_Exercise text_.
'''

Subject Re: Firebird 2.0 Indexing
Author buppcpp
> I know you are talking about millions records... but
>
> Could you show your query ?
>
> what more info could you provide ? (table structure, index
statistics,
> database statistics, cache size, page size, etc.) Maybe something
here
> could enlighten somebody to shed a light on your case.
>
> Distinct needs a sort, as told earlier, in general a sort is
performed
> faster than an indexed scan (to get the entire result set, but
slower to
> get the first row), it is better to find all records in natural
order
> (for example) and sort it then in memory then go the index page
read it
> and than read a data page, then go and read the index page again
and
> then read the same data page again.


OK, here's the info you requested:
(NOTE: This is now on version 1.5.2, version 2.0 wasn't much better.)

TABLE LAYOUT:

SKU VARCHAR(16) (PK)
STORE_NO INTEGER (PK) (this field also has an individual index on
it)
COST DECIMAL(15, 4)
PRICE DECIMAL(15, 4)
.
.
.
(15 other fields are also in this table)

Primary Key Stats (PK_SKU_STORE). 0.0000004474044
Store_No Key Stats (IDX_STORE). 0.5000000000000

Table has 2,235,114 records.

'''

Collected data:

'''

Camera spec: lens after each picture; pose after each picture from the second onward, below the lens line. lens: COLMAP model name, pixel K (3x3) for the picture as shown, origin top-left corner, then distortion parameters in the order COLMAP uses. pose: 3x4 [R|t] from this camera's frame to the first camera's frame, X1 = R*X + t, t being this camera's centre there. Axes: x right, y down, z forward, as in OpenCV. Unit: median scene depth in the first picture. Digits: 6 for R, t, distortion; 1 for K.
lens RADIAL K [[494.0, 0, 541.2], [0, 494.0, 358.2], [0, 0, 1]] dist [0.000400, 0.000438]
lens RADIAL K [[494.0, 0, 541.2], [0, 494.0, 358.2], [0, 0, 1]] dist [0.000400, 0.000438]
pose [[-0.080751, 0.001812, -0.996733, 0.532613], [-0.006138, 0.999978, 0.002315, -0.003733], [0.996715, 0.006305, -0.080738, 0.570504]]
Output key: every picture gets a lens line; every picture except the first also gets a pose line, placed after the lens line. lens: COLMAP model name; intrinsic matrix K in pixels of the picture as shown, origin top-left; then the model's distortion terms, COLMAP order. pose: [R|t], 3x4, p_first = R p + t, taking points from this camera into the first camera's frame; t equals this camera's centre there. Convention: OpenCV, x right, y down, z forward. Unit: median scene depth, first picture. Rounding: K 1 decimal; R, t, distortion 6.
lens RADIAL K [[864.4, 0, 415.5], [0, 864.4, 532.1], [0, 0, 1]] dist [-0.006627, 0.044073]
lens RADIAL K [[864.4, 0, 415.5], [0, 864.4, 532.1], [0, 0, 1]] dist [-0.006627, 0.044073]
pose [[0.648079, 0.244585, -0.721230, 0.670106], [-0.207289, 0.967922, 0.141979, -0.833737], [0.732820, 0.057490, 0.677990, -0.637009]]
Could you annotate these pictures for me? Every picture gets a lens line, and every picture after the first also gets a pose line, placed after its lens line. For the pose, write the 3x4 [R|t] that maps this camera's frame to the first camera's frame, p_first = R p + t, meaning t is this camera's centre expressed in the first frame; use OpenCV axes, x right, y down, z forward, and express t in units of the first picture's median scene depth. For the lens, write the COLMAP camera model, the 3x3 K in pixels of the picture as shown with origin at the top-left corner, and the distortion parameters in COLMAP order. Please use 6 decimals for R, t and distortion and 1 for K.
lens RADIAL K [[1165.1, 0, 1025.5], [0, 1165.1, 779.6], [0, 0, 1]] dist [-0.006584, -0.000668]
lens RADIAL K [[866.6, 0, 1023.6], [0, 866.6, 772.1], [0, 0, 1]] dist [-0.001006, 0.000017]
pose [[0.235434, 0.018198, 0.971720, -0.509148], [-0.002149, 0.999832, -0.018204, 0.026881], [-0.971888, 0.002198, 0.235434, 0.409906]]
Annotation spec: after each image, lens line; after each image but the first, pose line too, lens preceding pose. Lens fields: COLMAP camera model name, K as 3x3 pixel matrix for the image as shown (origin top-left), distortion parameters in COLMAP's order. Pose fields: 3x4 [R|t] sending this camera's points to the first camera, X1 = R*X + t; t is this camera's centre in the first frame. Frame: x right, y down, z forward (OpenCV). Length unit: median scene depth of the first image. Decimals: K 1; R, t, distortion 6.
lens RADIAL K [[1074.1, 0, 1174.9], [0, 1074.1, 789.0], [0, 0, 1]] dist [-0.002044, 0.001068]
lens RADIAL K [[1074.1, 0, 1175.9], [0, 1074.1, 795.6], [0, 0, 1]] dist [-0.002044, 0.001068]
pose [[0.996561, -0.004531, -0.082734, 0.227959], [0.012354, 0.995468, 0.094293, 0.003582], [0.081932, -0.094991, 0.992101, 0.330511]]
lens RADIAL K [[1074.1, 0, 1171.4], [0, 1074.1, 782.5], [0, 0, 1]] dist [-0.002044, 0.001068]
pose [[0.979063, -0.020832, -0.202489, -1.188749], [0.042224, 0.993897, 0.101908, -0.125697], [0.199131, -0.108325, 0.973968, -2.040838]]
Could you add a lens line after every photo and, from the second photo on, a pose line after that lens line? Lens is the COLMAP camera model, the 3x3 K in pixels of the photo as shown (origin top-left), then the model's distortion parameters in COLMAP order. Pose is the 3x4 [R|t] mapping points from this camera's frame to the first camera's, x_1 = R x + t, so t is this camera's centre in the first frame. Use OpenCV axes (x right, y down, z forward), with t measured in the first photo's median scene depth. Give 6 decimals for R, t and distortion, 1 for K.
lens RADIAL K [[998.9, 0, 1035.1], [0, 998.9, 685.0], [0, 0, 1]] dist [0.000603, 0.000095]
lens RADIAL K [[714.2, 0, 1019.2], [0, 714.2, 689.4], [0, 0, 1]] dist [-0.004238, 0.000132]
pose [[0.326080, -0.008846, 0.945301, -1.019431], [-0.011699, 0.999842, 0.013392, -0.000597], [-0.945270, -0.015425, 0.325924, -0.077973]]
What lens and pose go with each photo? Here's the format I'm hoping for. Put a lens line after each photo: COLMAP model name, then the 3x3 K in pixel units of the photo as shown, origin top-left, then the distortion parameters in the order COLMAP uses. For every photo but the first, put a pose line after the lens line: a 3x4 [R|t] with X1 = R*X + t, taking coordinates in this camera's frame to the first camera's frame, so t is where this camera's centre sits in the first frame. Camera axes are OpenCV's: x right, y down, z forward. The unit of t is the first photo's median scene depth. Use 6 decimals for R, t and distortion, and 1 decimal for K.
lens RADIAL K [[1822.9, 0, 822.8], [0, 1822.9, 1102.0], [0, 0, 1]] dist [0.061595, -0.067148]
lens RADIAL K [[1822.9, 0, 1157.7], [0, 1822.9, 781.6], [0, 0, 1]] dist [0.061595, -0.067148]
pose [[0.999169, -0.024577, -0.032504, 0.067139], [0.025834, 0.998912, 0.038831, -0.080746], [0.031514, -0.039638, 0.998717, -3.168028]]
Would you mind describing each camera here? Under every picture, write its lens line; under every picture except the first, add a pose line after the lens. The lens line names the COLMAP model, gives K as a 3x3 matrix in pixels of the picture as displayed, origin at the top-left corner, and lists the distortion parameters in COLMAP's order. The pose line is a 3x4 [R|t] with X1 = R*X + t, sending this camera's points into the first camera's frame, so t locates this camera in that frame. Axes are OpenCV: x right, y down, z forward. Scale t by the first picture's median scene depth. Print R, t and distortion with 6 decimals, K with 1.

'''

Continue the forum post on Firebird indexing from where it stops, writing the next part in the same voice.

Cache Size = 10240
Page Size = 8192
DB Stats:
Database header page information:
Flags 0
Checksum 12345
Generation 27646
Page size 8192
ODS version 10.1
Oldest transaction 27641
Oldest active 27642
Oldest snapshot 27642
Next transaction 27643
Bumped transaction 1
Sequence number 0
Next attachment ID 0
Implementation ID 16
Shadow count 0
Page buffers 0
Next header page 0
Database dialect 3
Creation date May 21, 2005 18:28:11
Attributes

Queries:
1. SELECT store_no FROM mytable GROUP BY 1;
(PLAN MYTABLE IDX_STORE)
Prepare: 20 ms Execute: 2 min 37 s 657 ms Fetch: 2 min 30 s 617 ms


2. SELECT DISTINCT store_no FROM mytable;
PLAN SORT ((MYTABLE NATURAL))
Prepare: 30 ms Execute: 1 min 24 s 141 ms Fetch: 180 ms
(NOTE: The above query was ran right after the first query, so this
result is with some caching involved. It much worst with a fresh
start.)

The database I want to convert from performs these same queries in
under 15 secs, using the EXACT same data, table and index layout on
the same machine.

I hope someone can now look into this and speed DISTINCT and GROUP
BY up.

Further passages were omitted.